La contribution de toutes les parties est essentielle pour améliorer le réseau cellulaire de l’Est ontarien, rappelle le directeur général des Comtés unis de Prescott-Russell, Stéphane Parisien.

La contribution du fédéral au réseau cellulaire de l’Est ontarien se fait attendre

Alors que le gouvernement provincial a confirmé vendredi dernier sa contribution de 71 millions $ pour le projet d’amélioration du réseau cellulaire, celle du gouvernement fédéral se fait toujours attendre.

Le projet du Réseau régional de l’Est ontarien (RREO), un partenariat public-privé de 213 millions $, permettrait d’améliorer la portée et la qualité des services à large bande mobile dans la région de l’Est ontarien. Pour fonctionner, trois parties doivent contribuer, soit le fédéral, le provincial et toutes les municipalités membres du Eastern Ontario Warden’s Caucus ainsi que la plupart des municipalités membres du Caucus des maires de l’Est ontarien.

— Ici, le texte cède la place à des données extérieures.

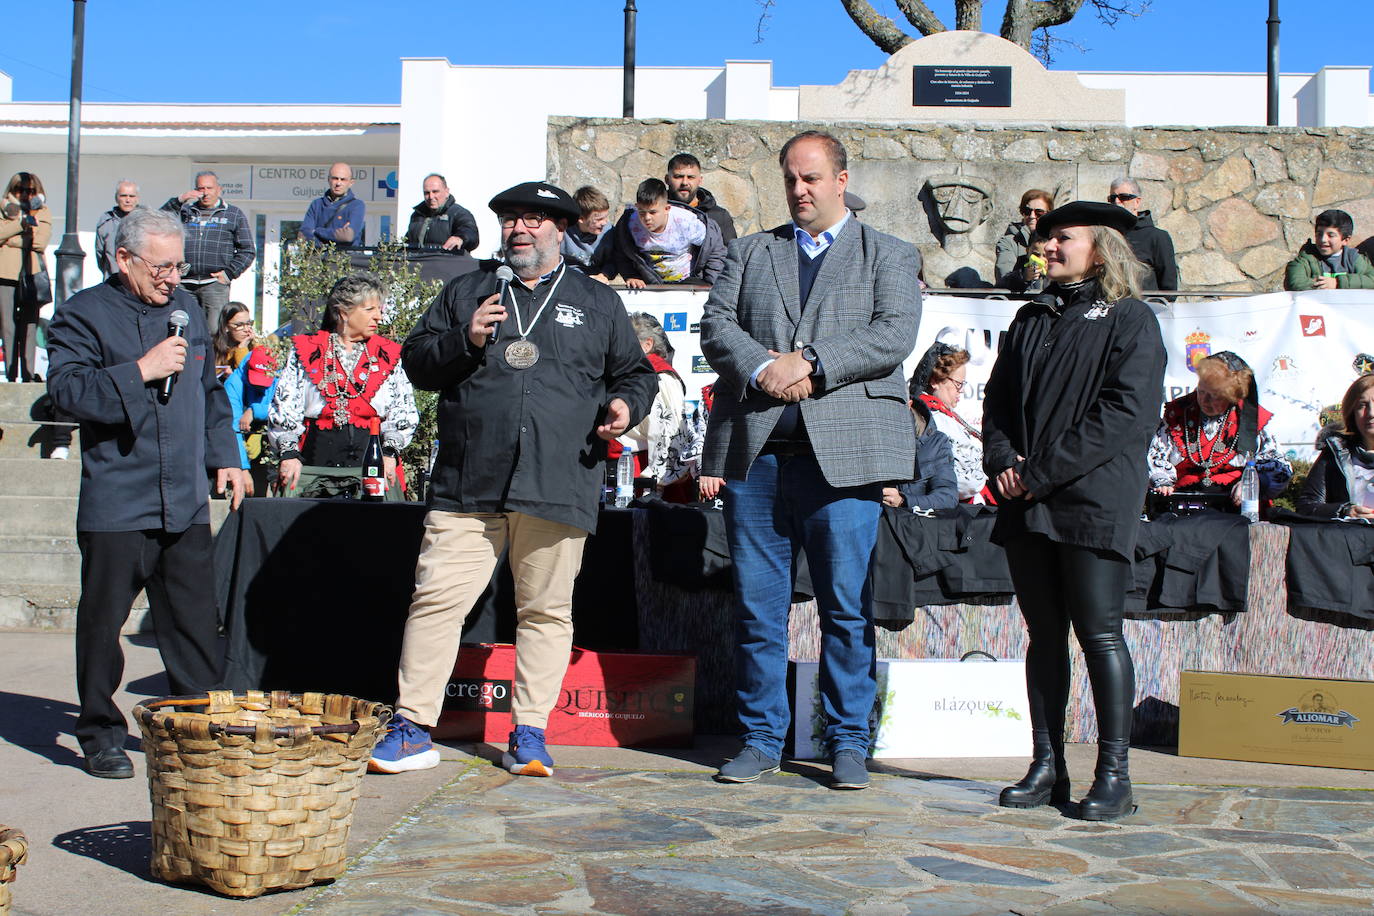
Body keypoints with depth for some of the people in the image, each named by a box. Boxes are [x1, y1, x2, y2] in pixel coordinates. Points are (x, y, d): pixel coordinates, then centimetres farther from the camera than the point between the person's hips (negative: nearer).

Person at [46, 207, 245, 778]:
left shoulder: (187, 309, 15)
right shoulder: (85, 314, -2)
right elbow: (66, 389, -14)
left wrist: (224, 457, 18)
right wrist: (141, 371, -19)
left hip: (187, 504, 5)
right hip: (116, 505, -5)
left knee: (196, 624, 7)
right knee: (103, 622, 3)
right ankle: (101, 735, 17)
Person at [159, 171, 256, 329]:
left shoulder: (234, 214, 13)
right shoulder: (185, 211, 18)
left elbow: (248, 250, 9)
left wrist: (229, 273, -3)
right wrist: (178, 201, -6)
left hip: (215, 282, -2)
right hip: (184, 284, 3)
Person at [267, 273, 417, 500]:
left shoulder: (388, 355, 14)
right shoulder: (305, 350, 10)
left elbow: (403, 413, 11)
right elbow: (284, 408, 7)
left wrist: (389, 452, -3)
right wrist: (288, 453, -4)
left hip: (373, 465, 1)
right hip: (312, 464, -1)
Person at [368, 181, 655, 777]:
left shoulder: (598, 303, 17)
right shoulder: (465, 293, 18)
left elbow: (635, 370, 22)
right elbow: (416, 363, 14)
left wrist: (625, 404, 0)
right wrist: (465, 340, -4)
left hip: (558, 486, 0)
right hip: (469, 482, 0)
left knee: (546, 610, 3)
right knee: (436, 598, -6)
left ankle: (530, 733, 14)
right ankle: (412, 731, 2)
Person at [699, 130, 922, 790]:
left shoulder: (888, 256, 12)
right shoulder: (750, 252, 20)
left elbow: (895, 335, -4)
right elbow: (716, 325, 7)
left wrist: (810, 363, -14)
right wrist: (761, 370, -12)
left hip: (843, 452, -2)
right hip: (755, 451, 3)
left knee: (847, 607, 0)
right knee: (757, 605, 5)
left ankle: (847, 741, 13)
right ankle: (761, 738, 16)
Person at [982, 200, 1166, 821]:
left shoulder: (1130, 320, 0)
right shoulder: (1032, 319, 20)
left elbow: (1125, 414, -11)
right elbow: (997, 399, 18)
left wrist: (1040, 472, -15)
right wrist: (1001, 460, -3)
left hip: (1094, 503, -6)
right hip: (1026, 506, 6)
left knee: (1099, 634, -5)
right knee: (1044, 634, 8)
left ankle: (1113, 773, 2)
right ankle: (1047, 766, 13)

Le ministre de l’Infrastructure de l’Ontario, Monte McNaughton, a annoncé vendredi dernier un investissement de 71 millions $ au projet du RREO.

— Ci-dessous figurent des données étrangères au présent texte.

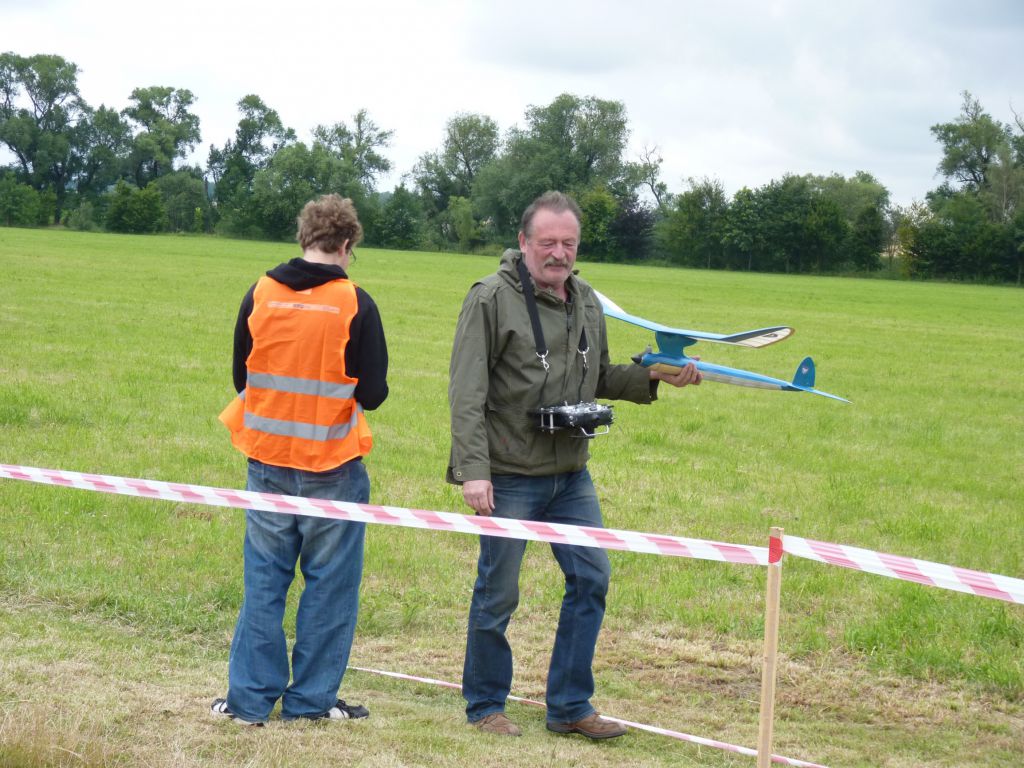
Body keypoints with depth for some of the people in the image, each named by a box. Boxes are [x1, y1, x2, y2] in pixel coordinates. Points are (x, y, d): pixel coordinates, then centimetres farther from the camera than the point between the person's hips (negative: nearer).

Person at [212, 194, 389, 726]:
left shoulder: (259, 296, -3)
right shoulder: (355, 304, -11)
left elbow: (240, 378, 5)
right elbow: (372, 393, -9)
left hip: (267, 461, 3)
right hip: (333, 465, -3)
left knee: (263, 582, 12)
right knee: (329, 583, 9)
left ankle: (250, 697, 15)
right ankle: (311, 698, 14)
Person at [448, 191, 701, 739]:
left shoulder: (587, 302, 10)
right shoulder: (491, 299, -11)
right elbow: (466, 393, -15)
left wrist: (654, 376, 5)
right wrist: (473, 470, -22)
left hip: (571, 474, 6)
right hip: (510, 476, -6)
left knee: (591, 577, 6)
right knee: (497, 593, 3)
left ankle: (570, 706, 17)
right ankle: (485, 705, 21)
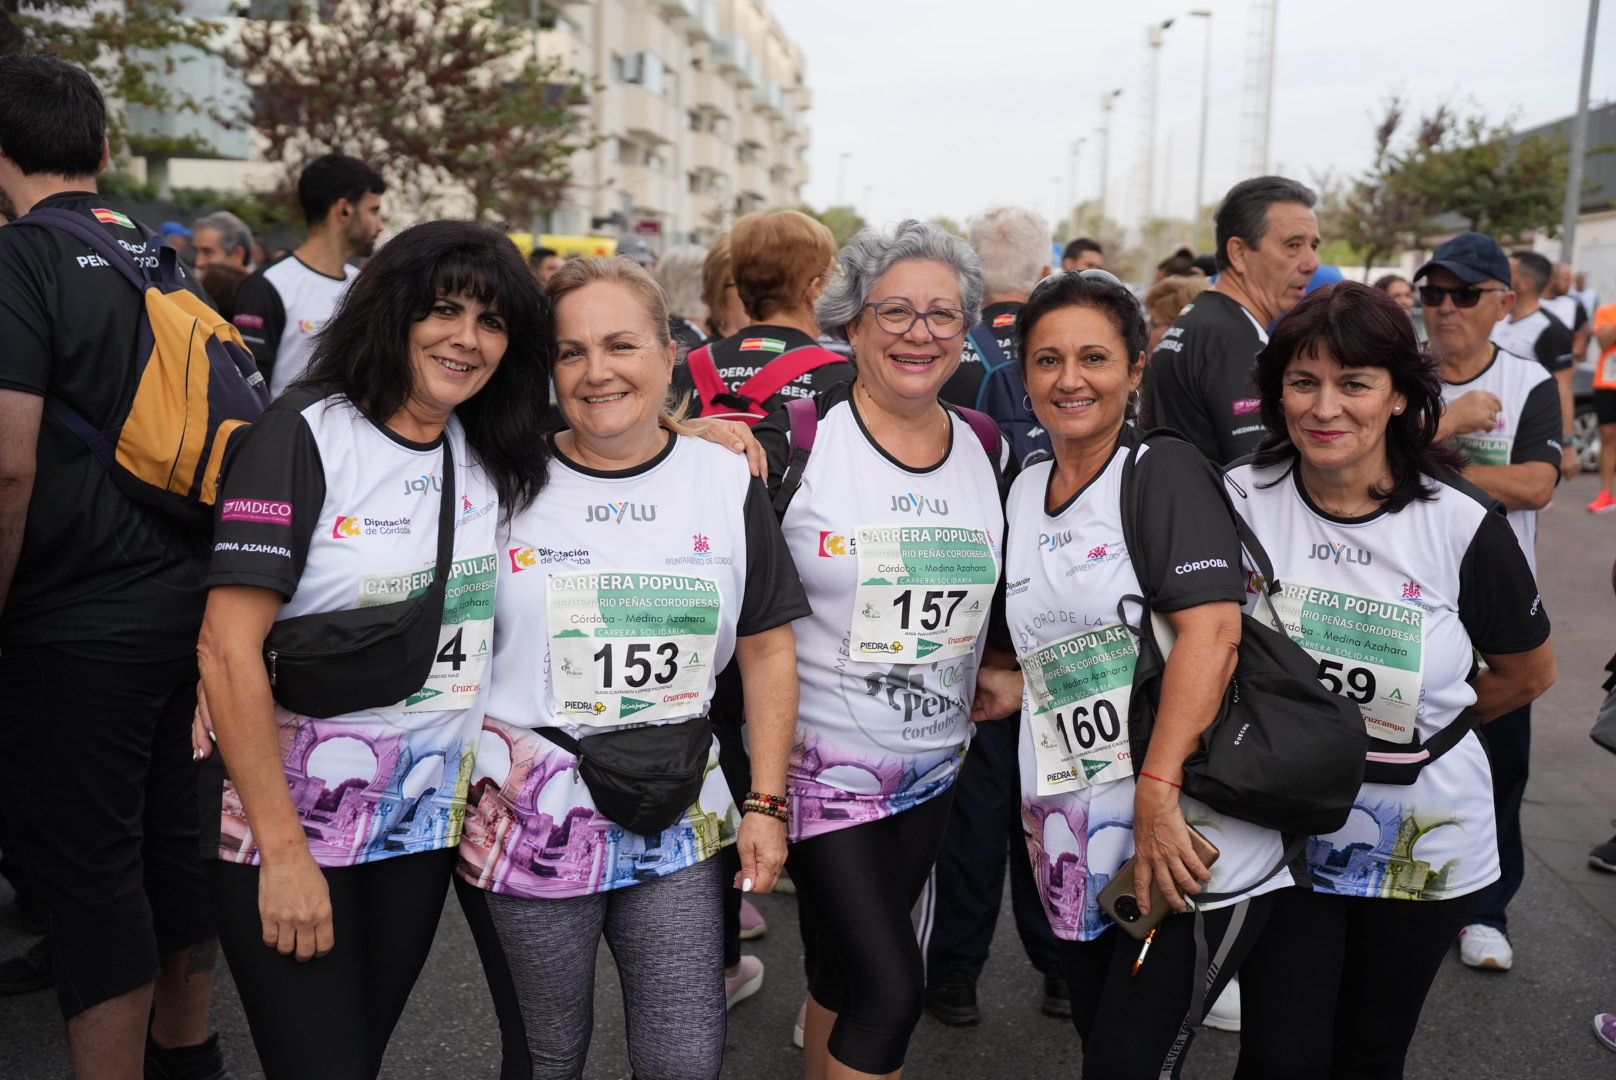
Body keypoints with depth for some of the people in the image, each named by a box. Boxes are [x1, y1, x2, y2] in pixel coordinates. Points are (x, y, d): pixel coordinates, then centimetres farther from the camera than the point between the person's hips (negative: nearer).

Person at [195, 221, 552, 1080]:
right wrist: (283, 852, -18)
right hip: (286, 823, -5)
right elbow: (228, 652, -16)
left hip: (425, 826, 5)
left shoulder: (495, 457, 3)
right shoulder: (305, 436, -12)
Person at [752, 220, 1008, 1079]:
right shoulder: (797, 437, -13)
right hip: (819, 760, -5)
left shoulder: (985, 449, 3)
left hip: (934, 765, 5)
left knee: (846, 967, 18)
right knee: (892, 989, -8)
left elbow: (1002, 585, 16)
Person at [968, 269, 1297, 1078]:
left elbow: (1211, 629, -20)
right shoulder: (1023, 492, 13)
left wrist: (1159, 790, -26)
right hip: (1075, 851, 6)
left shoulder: (1164, 471, -7)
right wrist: (1020, 688, 5)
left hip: (1190, 838, -6)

Selon le directeur général des Comtés unis de Prescott-Russell (CUPR), Stéphane Parisien, la participation de chacune des parties est primordiale pour remplir les espaces territoriaux qui ne sont pas couverts par un réseau mobile. « On doit mettre de la pression sur le fédéral avant que la Chambre des communes arrête de siéger à la fin juin. On a besoin de cette annonce-là, sinon on perd le projet au complet. »

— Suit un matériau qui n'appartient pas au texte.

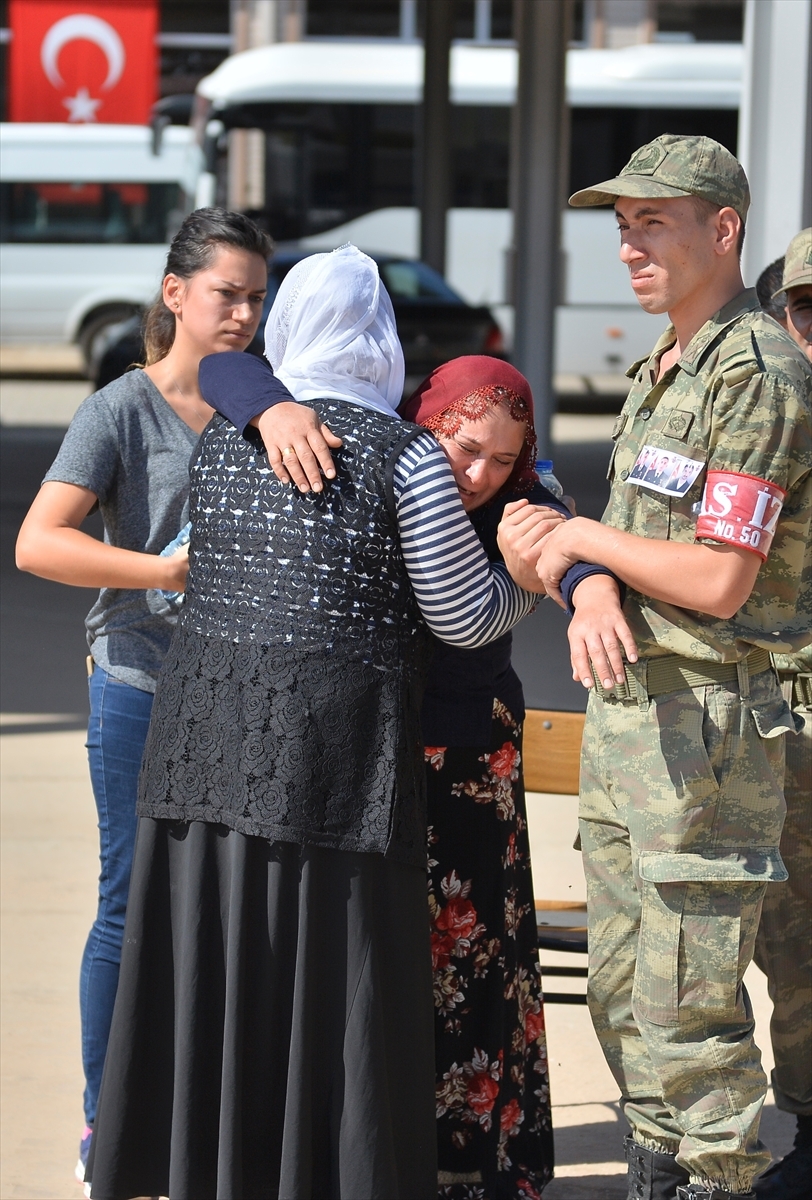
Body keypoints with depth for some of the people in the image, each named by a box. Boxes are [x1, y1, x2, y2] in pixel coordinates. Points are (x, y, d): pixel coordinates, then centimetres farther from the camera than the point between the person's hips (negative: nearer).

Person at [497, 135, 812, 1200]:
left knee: (687, 1009, -5)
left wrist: (583, 539, -8)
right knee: (623, 994, 15)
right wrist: (587, 585, -1)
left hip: (703, 721, -10)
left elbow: (718, 582, -20)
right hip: (622, 708, 10)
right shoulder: (661, 372, 15)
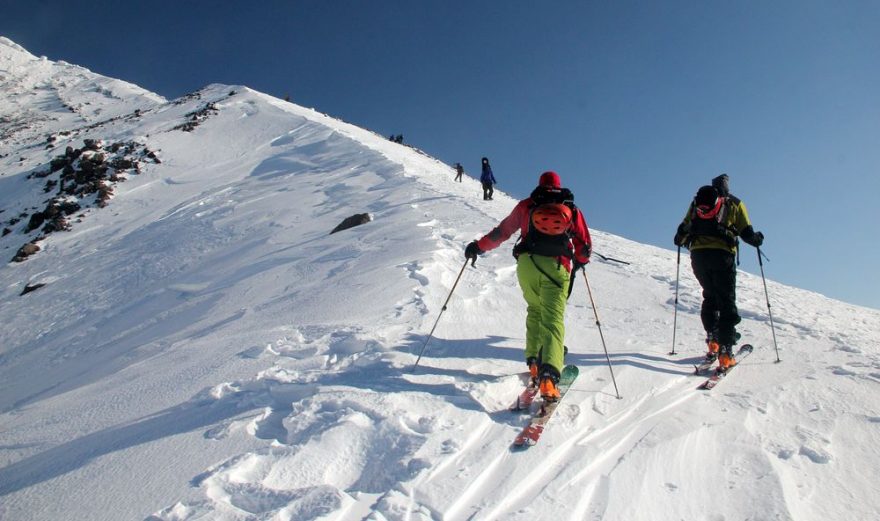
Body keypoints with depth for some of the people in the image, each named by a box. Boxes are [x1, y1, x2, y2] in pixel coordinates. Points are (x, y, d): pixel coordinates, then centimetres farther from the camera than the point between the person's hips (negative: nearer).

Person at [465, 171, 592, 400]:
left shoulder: (527, 205, 16)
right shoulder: (572, 210, 18)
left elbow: (502, 231, 14)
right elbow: (585, 247, 18)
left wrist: (479, 246, 24)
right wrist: (580, 262, 38)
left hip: (527, 263, 1)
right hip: (557, 267, -1)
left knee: (535, 310, 22)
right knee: (553, 319, -7)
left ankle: (534, 361, 13)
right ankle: (549, 374, -26)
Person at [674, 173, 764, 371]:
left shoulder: (697, 201, 18)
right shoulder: (735, 203, 12)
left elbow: (684, 228, 14)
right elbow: (747, 233, 6)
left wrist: (680, 240, 35)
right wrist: (758, 239, 28)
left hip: (698, 255, 3)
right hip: (722, 255, -3)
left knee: (710, 297, 21)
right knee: (726, 302, 1)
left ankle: (712, 341, 16)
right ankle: (725, 353, -7)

À certains endroits dans les CUPR, comme à Bourget, par exemple, il est encore difficile de faire un appel téléphonique. « En 2019, on ne devrait pas être dans une situation où on n’est même pas capable d’appeler le 9-1-1 si on a un problème. »

Développement économique

De grands avantages économiques se feront remarquer dès que le projet du RREO sera mis en branle, juge M. Parisien. D’abord, la création d’emplois. « Ça nous donnera l’occasion de probablement créer 1000 emplois. » Selon les responsables du projet, les améliorations apportées à la connexion pourraient potentiellement générer 3000 emplois à temps plein d’ici dix ans, et plus de 420 millions $ en revenus dans le secteur privé.

Une meilleure connexion permettra aux commerces de demeurer dans la région, plutôt que de devoir développer leurs activités ailleurs. « Parce que là, non seulement ils vont avoir accès à nos réseaux, mais ils auront aussi la capacité de faire des transactions. »

Les jeunes pourraient aussi faire partie des principaux bénéficiaires de ce projet. Le manque de connexion mobile et Internet provoque depuis longtemps leur exode vers les grandes villes. Selon le directeur général des CUPR, la présence des jeunes pourrait permettre de mieux développer l’économie rurale.